One monitor in particular (seen above) caught my attention — a map of the continental U.S. with an overlay of hundreds of N-numbers of Gogo-equipped aircraft. It’s hard to see, but each has either a green or a red circle. Green aircraft mean the connectivity platform is operating as expected. Red means something isn’t quite right. We spent a few minutes scouring the canvas looking for “red” planes and came up with three. If you happen to find yourself aboard a Gogo-equipped aircraft with connectivity issues, find solace in the fact that you are the 1%!
Continuing down a hallway something piqued my interest. “What’s behind THAT door?” I asked, while pointing at an over-sized door that looked as if it belonged at the Federal Reserve or Fort Knox. My host phoned in a request to unlock the heavy door which he slowly pulled open. What’s behind the door? An AvGeek’s dream: A mock-up of an aircraft interior inside a radio frequency (RF) shielded vault.
This vault is where Gogo pays folks to test out their various in-flight connectivity products and portals. That’s right, Gogo pays people to sit in comfy leather airline seats for hours on end browsing the web, or doing whatever it is they would do if they were on an actual flight. This practice is called user acceptance testing, or UAT. I do a bit of UAT at my day job. Let me tell you, it’s not nearly as exciting. I mentioned to my host that AvGeeks would happily provide this testing service for free, or heck, some would even pay for the experience. Alas, AvGeeks are not a target demographic…too bad.
Why the RF shielding? Remember, the Gogo building is in the downtown of a large metropolitan area with a good bit of RF interference.
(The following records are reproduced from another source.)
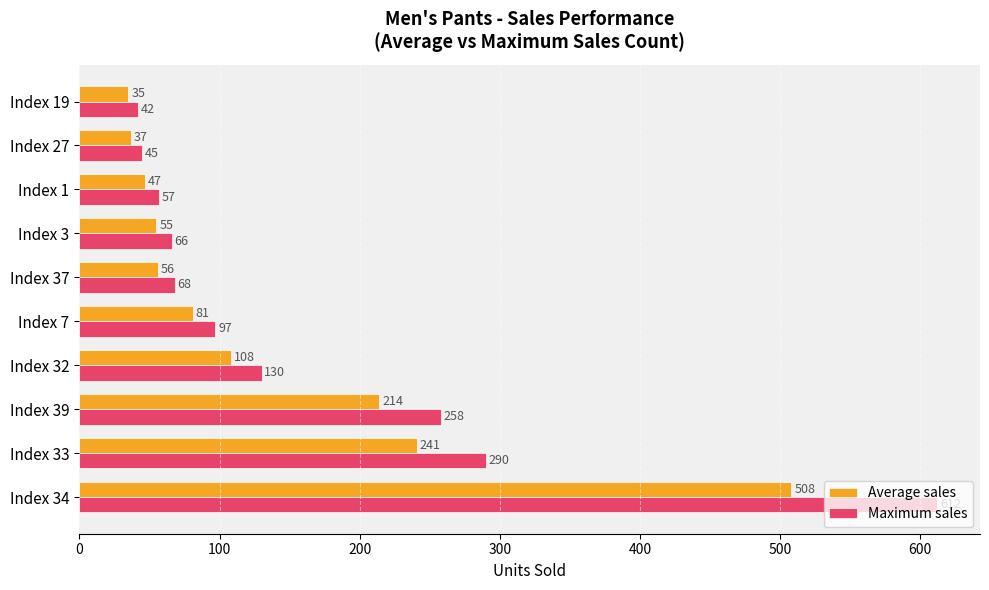

What are all the series names shown in the legend?

Average sales, Maximum sales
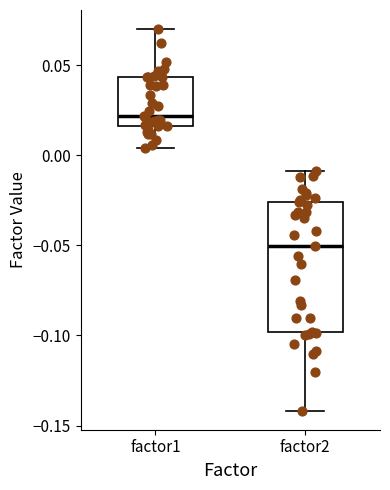

Which box has the highest median line?

factor1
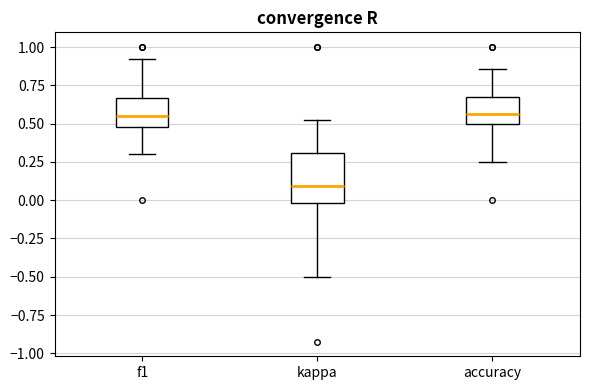

Which box has the lowest median line?

kappa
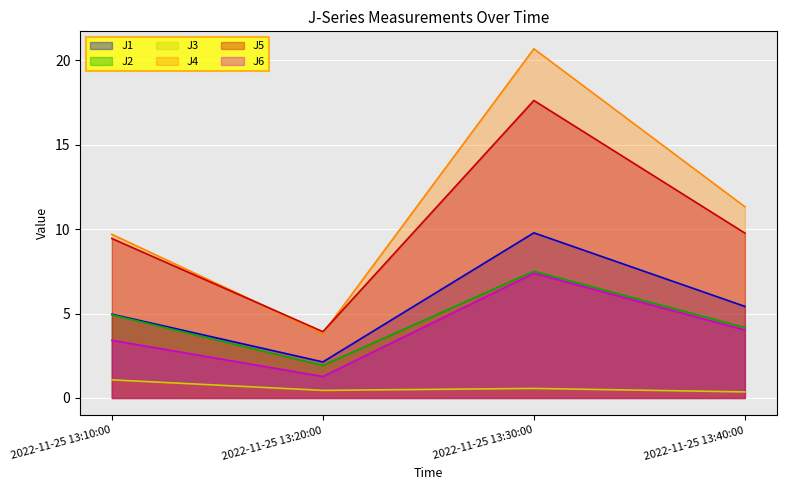

True or false: J5 has a value of 3.9 at 2022-11-25 13:20:00.

True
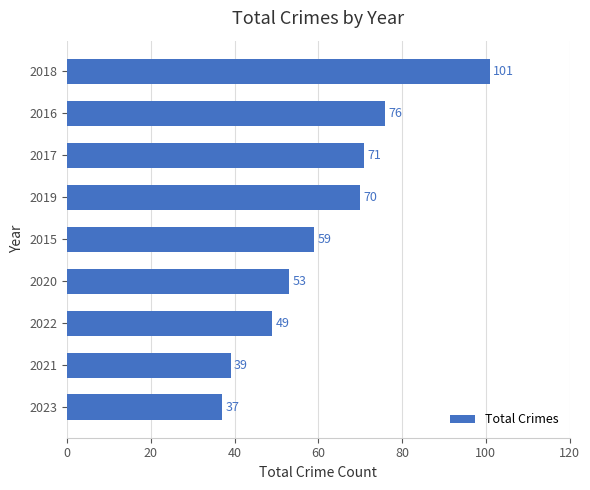

What is the minimum value shown in the chart?

37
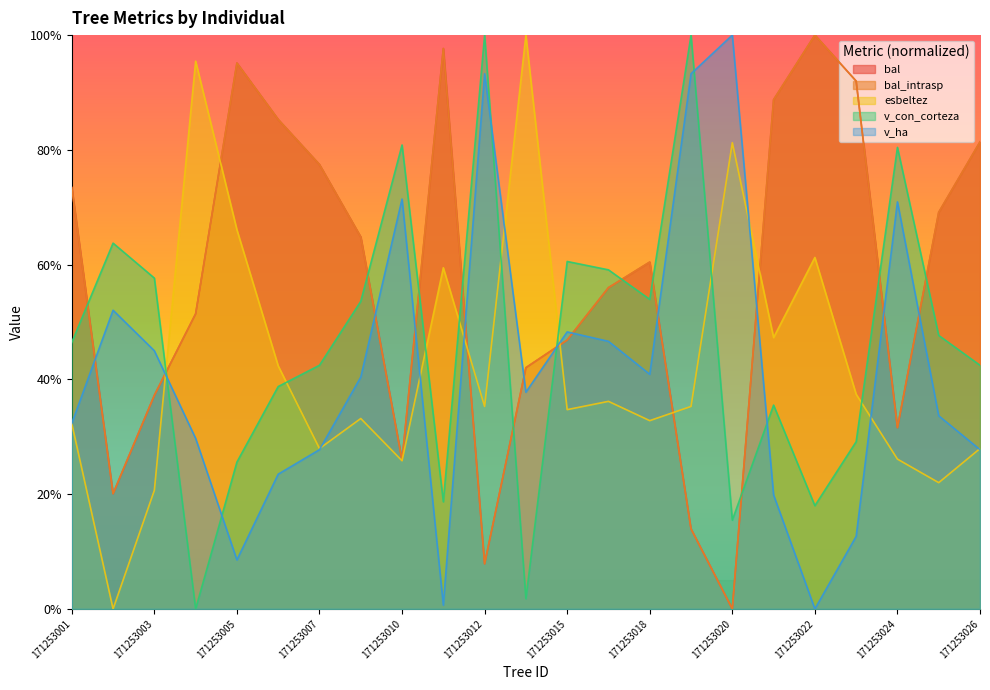

At which category is the sum across all series the highest?

171253005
To replicate the experience one would have at 36,000 feet, Gogo put their test room inside this completely shielded vault. My host told me to check my phone. Sure enough: No service. My iPhone had, however, connected to “gogoinflight,” a known network which I had connected to on a prior Gogo-equipped flight.
Our second-to-last stop would be the rooftop common area shared by Gogo Building tenants such as Uber, Twitter, and Potbelly Sandwich Works. It was a beautiful day, I could have spent hours enjoying the views and the weather, but there was one more stop on the tour…
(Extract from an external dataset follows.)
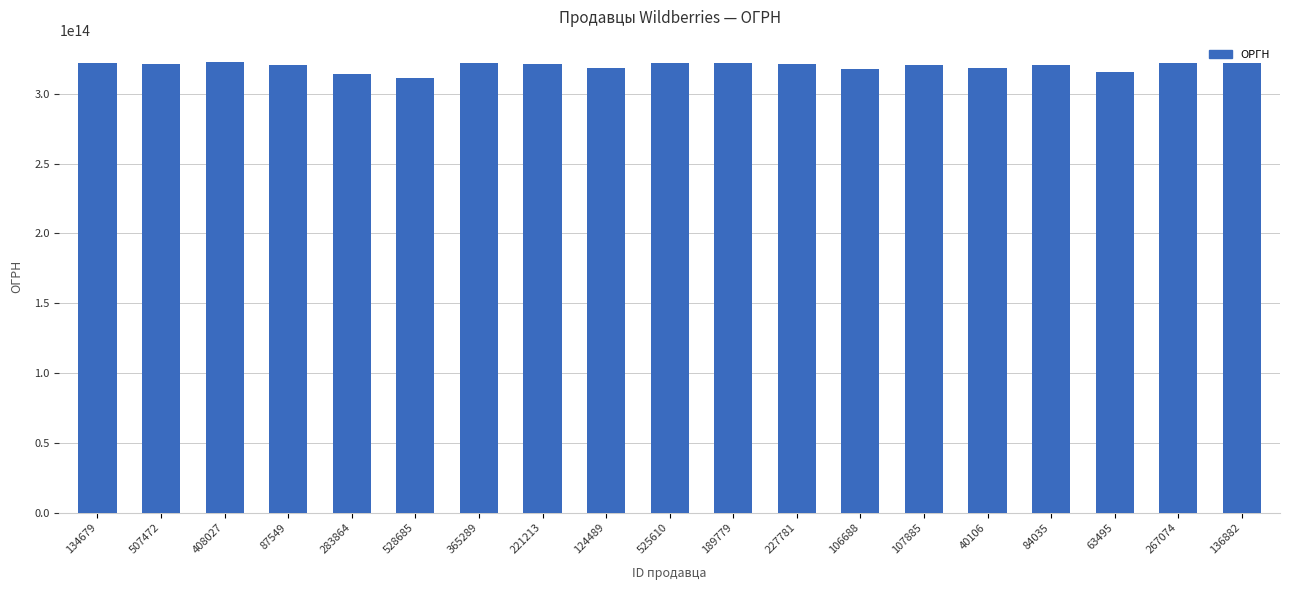

Approximately how many times larger is the value at 283864 compared to 124489?

1.0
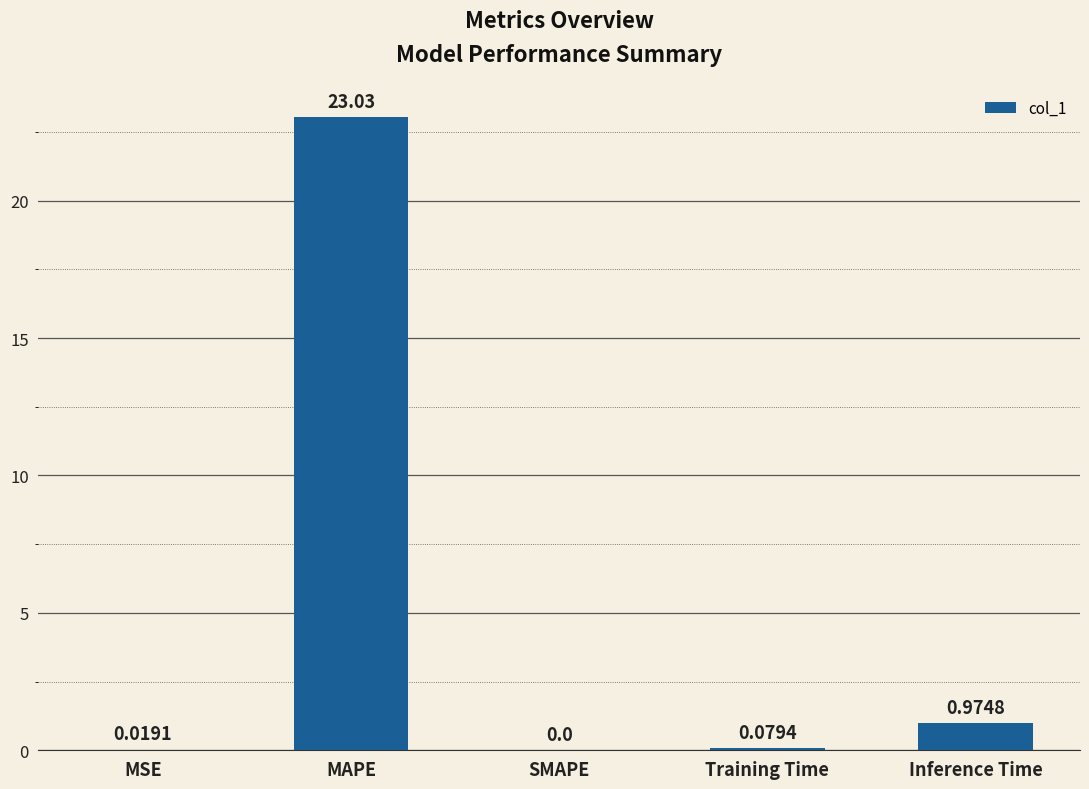

Are the bars horizontal?

No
What’s better than a rooftop common area? A private one, of course! Gogo has their own rooftop area on the other side of the building reserved for employees and their guests. On the day of my visit it was closed. However, to get there one must walk through a break room that seemed eerily similar to a bar. Would you be surprised if there was free beer for employees on Fridays? Of course you wouldn’t, because at this point in the story you know Gogo goes above and beyond for their employees.
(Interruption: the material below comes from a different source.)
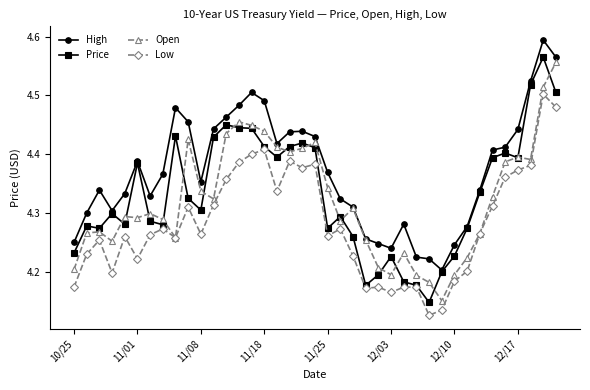

True or false: Open has more than 1 interior local peaks.

True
Gogo’s HQ and its people remind me a lot of Southwest Airlines. To be compared to a company whose name queried on Amazon.com yields 5,095 books is perhaps one of the highest compliments I can offer. Rumors abound that Southwest is looking to move away from their dated Row44 (Global Eagle) in-flight connectivity and entertainment product. This Southwest A-Lister (elite frequent flyer) can only hope the airline teams up with culturally similar Gogo to secure their new speedy 2Ku service.
The facility which an organization inhabits says a lot about its culture (or lack thereof) and provides a glimpse into the personality of said organization. In today’s millennial-focused economy, companies are slowly realizing that it’s important to have a “fun” personality for customers, and a similar environment for employees. This goes a long way towards loyalty, and recruiting the ever-illusive (and picky) creative class. Gogo clearly gets this, and I believe it will allow them to keep their competitive advantage.
NOTE: Travel and lodging was courtesy of Gogo for an unrelated event. My opinions are always my own.